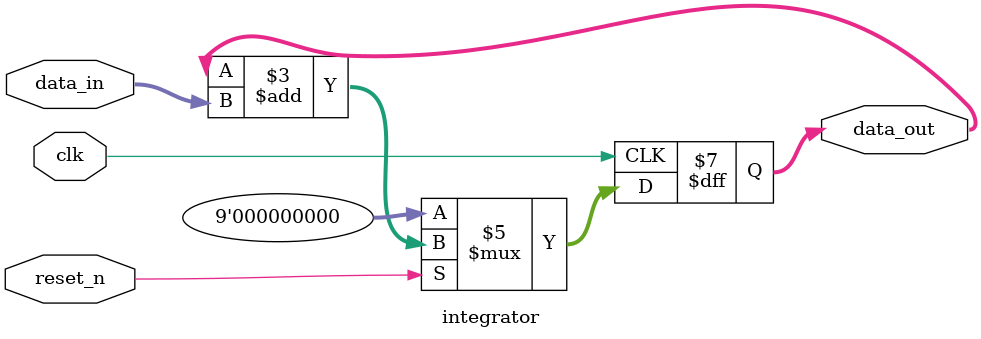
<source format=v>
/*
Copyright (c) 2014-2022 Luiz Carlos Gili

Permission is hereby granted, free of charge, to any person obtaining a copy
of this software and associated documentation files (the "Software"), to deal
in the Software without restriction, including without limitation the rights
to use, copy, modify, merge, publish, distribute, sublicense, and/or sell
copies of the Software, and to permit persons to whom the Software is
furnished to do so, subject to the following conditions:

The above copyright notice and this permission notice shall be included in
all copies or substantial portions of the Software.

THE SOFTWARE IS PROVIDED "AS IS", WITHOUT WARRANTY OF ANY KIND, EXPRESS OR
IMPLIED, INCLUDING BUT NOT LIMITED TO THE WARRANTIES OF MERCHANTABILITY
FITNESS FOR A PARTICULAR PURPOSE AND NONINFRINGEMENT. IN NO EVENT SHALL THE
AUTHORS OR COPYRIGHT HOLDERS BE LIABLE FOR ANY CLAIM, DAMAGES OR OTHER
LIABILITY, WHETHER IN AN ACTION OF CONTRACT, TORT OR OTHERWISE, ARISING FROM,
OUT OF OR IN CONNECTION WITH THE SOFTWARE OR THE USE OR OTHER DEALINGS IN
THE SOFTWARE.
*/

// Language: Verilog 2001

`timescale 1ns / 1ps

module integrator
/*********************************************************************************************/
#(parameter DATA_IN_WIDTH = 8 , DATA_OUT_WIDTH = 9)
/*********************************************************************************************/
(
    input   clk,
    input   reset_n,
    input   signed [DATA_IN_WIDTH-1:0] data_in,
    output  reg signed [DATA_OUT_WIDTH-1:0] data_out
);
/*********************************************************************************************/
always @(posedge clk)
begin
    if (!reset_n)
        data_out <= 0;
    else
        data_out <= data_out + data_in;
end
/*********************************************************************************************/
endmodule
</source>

-*-

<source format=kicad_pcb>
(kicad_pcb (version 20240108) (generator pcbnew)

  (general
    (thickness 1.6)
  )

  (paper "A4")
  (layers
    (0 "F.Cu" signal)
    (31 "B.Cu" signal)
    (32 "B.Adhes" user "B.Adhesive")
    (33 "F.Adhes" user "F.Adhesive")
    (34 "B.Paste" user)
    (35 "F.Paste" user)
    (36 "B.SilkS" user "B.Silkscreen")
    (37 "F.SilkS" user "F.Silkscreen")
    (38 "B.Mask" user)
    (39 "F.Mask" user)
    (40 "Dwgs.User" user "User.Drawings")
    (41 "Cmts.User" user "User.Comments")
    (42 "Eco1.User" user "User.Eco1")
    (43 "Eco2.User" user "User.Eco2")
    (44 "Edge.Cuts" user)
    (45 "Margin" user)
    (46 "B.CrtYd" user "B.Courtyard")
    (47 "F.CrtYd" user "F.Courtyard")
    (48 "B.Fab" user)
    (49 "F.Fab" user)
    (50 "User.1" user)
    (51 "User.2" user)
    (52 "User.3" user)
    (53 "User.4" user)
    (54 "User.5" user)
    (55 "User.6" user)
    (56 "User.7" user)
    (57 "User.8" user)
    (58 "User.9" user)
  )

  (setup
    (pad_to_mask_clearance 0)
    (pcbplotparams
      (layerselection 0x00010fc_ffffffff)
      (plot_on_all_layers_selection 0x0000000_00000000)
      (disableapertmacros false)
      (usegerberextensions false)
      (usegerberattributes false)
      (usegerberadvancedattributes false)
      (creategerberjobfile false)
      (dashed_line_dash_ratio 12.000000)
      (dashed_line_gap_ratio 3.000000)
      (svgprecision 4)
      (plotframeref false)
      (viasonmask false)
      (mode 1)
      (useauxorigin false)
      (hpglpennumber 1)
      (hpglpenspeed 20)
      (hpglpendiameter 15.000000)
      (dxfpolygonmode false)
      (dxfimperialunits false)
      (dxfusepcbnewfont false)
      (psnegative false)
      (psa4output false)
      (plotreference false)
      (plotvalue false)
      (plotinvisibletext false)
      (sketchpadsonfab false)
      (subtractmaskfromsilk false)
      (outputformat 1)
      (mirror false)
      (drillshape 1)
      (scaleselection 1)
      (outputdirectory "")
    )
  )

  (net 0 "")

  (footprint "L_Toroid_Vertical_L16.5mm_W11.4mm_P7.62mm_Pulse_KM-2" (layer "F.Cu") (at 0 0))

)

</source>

-*-

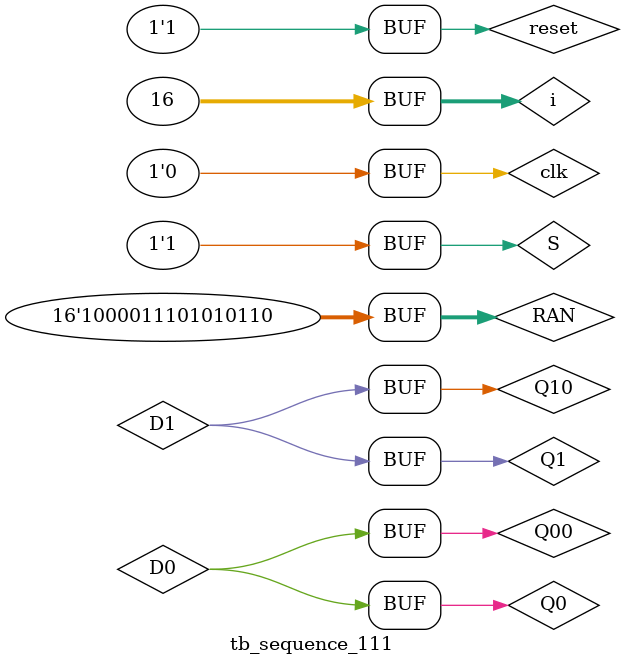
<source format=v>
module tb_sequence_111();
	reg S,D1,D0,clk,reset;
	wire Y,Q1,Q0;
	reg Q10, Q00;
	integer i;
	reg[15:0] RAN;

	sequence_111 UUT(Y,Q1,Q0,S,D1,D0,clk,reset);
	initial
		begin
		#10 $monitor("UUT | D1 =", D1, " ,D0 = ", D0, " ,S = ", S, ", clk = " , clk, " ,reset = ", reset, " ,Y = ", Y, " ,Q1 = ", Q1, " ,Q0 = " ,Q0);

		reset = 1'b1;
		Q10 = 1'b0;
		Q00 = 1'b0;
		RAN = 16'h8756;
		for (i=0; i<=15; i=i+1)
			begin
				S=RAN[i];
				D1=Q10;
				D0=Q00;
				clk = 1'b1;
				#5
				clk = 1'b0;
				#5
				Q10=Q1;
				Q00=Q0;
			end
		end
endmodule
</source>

-*-

- _Task brief_:
Tally every line in these entries where the string "copies" occurs. The tally alone is the answer.

- _Response area_:
2